Just in case can you also check

(gdb) p &(locks[0]).lock
$4 = (LWLock *) 0x7fffe4d03780
(gdb) p (locks[0]).lock
$5 = {tranche = 65, state = {value = 536870912}, waiters = {head = 2147483647, tail = 2147483647}}
asr1901 commented 6 years ago

(gdb) p pgqs Cannot access memory at address 0xc71dd80 (gdb) p &(locks[0]).lock $3 = (LWLock ) 0x7fcc01dcd880 (gdb) p (locks[0]).lock $4 = {tranche = 66, state = {value = 536870912}, waiters = {head = 2147483647, tail = 2147483647}}

rjuju commented 6 years ago

Ah, so the pointer returned by ShmemInitStruct() isn't valid.
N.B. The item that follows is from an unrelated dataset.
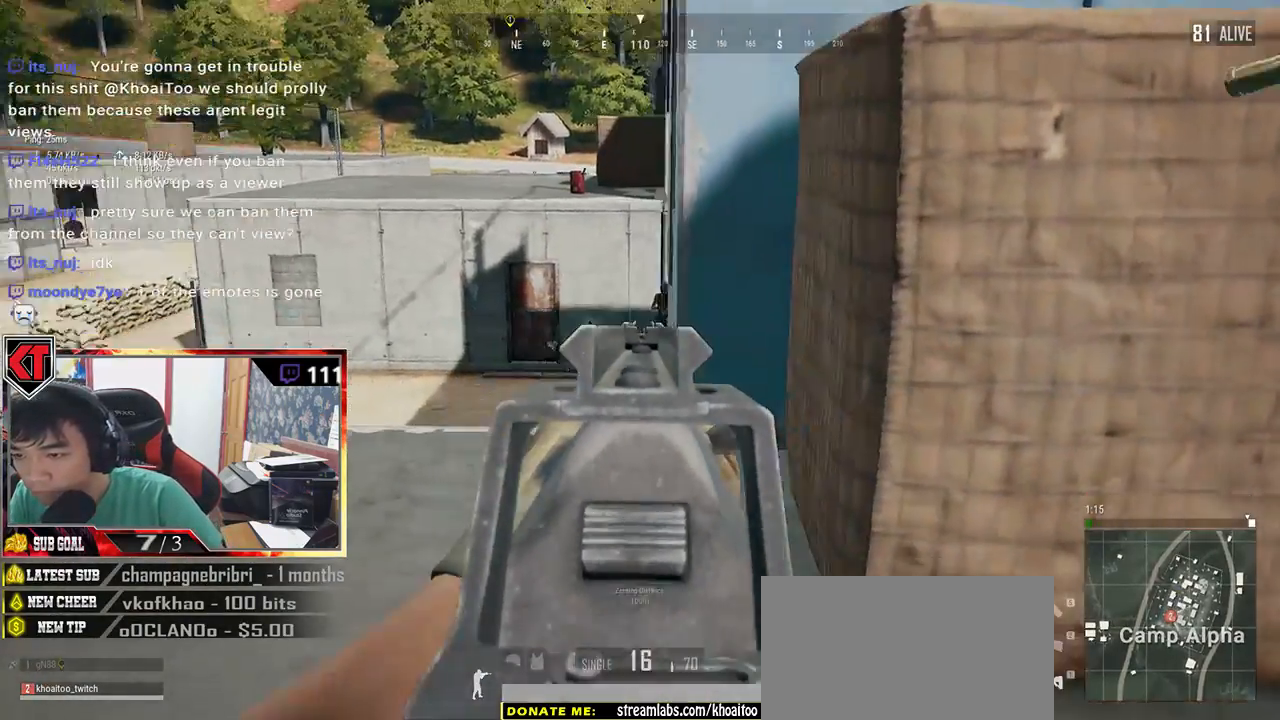
{"keys": ["w"], "mouse": [], "events": [[67, "mouse_left", "up"], [100, "mouse_left", "down"], [233, "a", "up"], [233, "d", "down"], [350, "mouse_left", "up"], [383, "mouse_right", "down"], [417, "w", "down"], [483, "d", "up"], [483, "mouse_right", "up"]]}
I'm not sure how this can happen, and I'm not sure what pg_qualstats did wrong to make that happen.

Is there anything else except pg_qualstats in shared_preload_libraries?

asr1901 commented 6 years ago

shared_preload_libraries = 'pg_stat_statements, powa, pg_stat_kcache,pg_qualstats'

asr1901 commented 6 years ago

same issue happens when pg_qualstats is there alone though, I tested both ways. also tried on a different machine, same thing.

rjuju commented 6 years ago

Ah ok I get it now, version 1.0.2 is not compatible with pg10. Sorry i didn't realize the version you were using before.

If you can compile pg_qualstats, current HEAD should work without any issue. I'll make a new release shortly in any case.

asr1901 commented 6 years ago

OK, will try to download the latest now.

asr1901 commented 6 years ago

Have it working using the HEAD revision. Thank you so much for your help! Please let me know when the new release is out and in the pgdg repo.

rjuju commented 6 years ago

Good news!

Yes I'll let you know when 1.0.3 will be out.

rjuju commented 6 years ago

I just released version 1.0.3! Sorry for the delay. I also warned Devrim, the yum pgdg packager. The updated package should be available within a few days.

rjuju commented 6 years ago

packages for 1.0.3 and 1.0.4 are available for quite some time now, so I'm closing this issue.